Alexis se met soudain à rêver qu’il est un dauphin, ce rêve le rend tellement heureux qu’il contacte l’Agence de Soutien Créatif et le voilà quelques temps après installé dans l’espace public de réalité augmentée, en train d’expérimenter les sensations d’un dauphin avec quelques nouveaux amis martiens qui viennent de monter un petit club de vacances accessibles à tous, moins onéreux que d’aller sur Terre faire des selfies avec des humains si proches, si pauvres et si touchants, apportant, en creux seulement, la preuve de notre humanité commune.
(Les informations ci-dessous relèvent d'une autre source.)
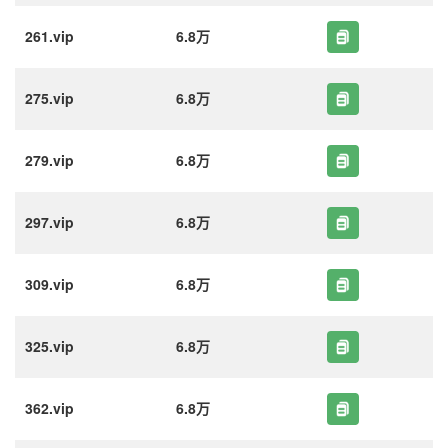
261.vip
6.8万
275.vip
6.8万
279.vip
6.8万
297.vip
6.8万
309.vip
6.8万
325.vip
6.8万
362.vip
6.8万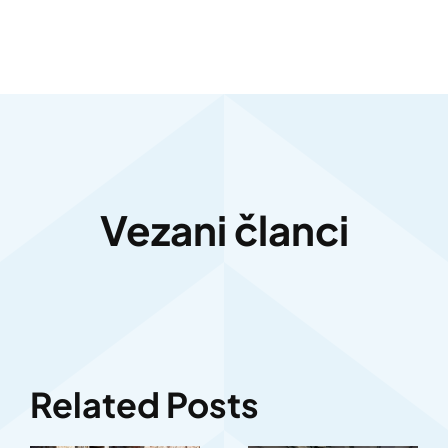
Vezani članci
Related Posts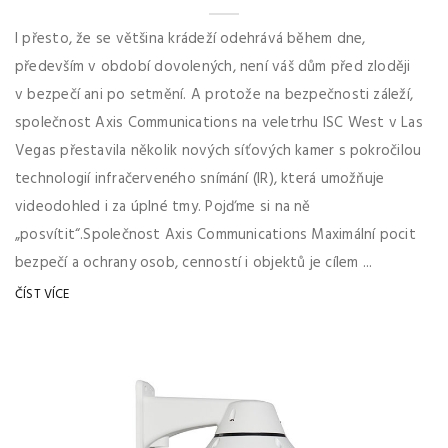
I přesto, že se většina krádeží odehrává během dne,
především v období dovolených, není váš dům před zloději
v bezpečí ani po setmění. A protože na bezpečnosti záleží,
společnost Axis Communications na veletrhu ISC West v Las
Vegas přestavila několik nových síťových kamer s pokročilou
technologií infračerveného snímání (IR), která umožňuje
videodohled i za úplné tmy. Pojďme si na ně
„posvítit“.Společnost Axis Communications Maximální pocit
bezpečí a ochrany osob, cenností i objektů je cílem ...
ČÍST VÍCE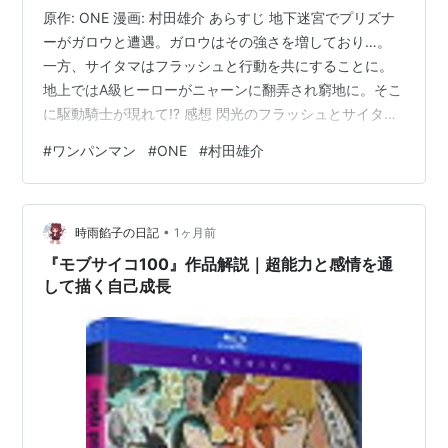
原作: ONE 漫画: 村田雄介 あらすじ 地下迷宮でプリズナ
ーがガロウと遭遇。ガロウはその強さを増しており…。
一方、サイタマはフラッシュと行動を共にすることに。
地上ではA級ヒーローがニャーンに翻弄され窮地に。そこ
に駆動騎士が現れて!? 感想 閃光のフラッシュとサイタマ
の邂逅。なんだか話が噛み合っていない。明らかにサイ
#
ワンパンマン
#
ONE
#
村田雄介
タマがオカシイ事に頭では分かっていても、気づけてい
ないのだろう。 S級とは力の差を感じてしまうA級たちだ
が、それでも一人一人の個性は光るものがあり、十分に
•
魅力的な描写が出てくる。しかし、それで勝てるほど甘
時雨餡子の日記
1ヶ月前
くないのが、悲しい。 そして、窮地に現れる駆動騎士。
『モブサイコ100』作品解説｜超能力と感情を通
やはりS級は強いです。 …
して描く自己成長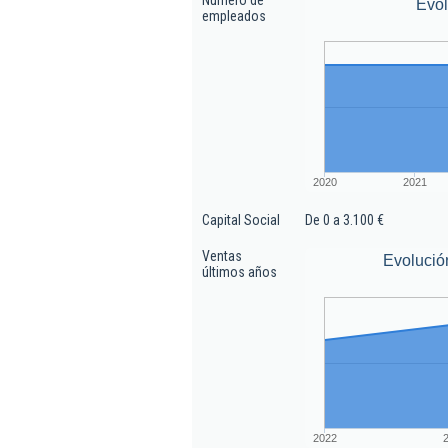
Número de
Evo
empleados
2020
2021
Capital Social
De 0 a 3.100 €
Ventas
Evolució
últimos años
2022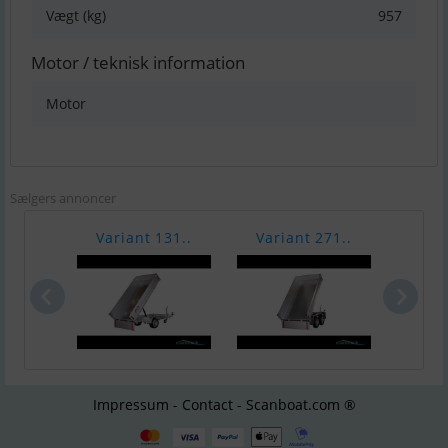
Vægt (kg)
957
Motor / teknisk information
Motor
Sælgers annoncer
Variant 131..
Variant 271..
Vari
Impressum - Contact - Scanboat.com ®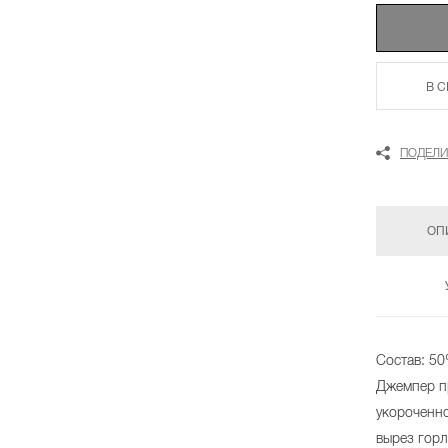
В 
ПОДЕЛИ
ОП
Состав: 5
Джемпер п
укороченн
вырез горл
Tout est possible sur Mars à condition de toujours respecter cette seule externalité unificatrice reconnue comme créatrice de liens : le regard respectueux posé sur la nature de toute chose, y compris celle que l’on peut récréer si rien ne s’en trouve en même temps détruit.
Alexis trouve finalement plus de points de commun entre la démocratie sur Mars en 2050 et la démocratie en Amérique en 1830 qu’entre la démocratie sur Mars en 2050 et celle, alors détournée, qu’il vient de quitter sur Terre.
Peut-être, pense-t-il, que les critères de liberté, d’égalité et de capacité à en délibérer ensemble transcendent les moyens dont on dispose pour les mettre en œuvre, à condition de croire en notre collective capacité d’agir, et à faire primer celle-ci sur toute forme domination, sur Mars ou ailleurs, en 2050 comme… maintenant et ici.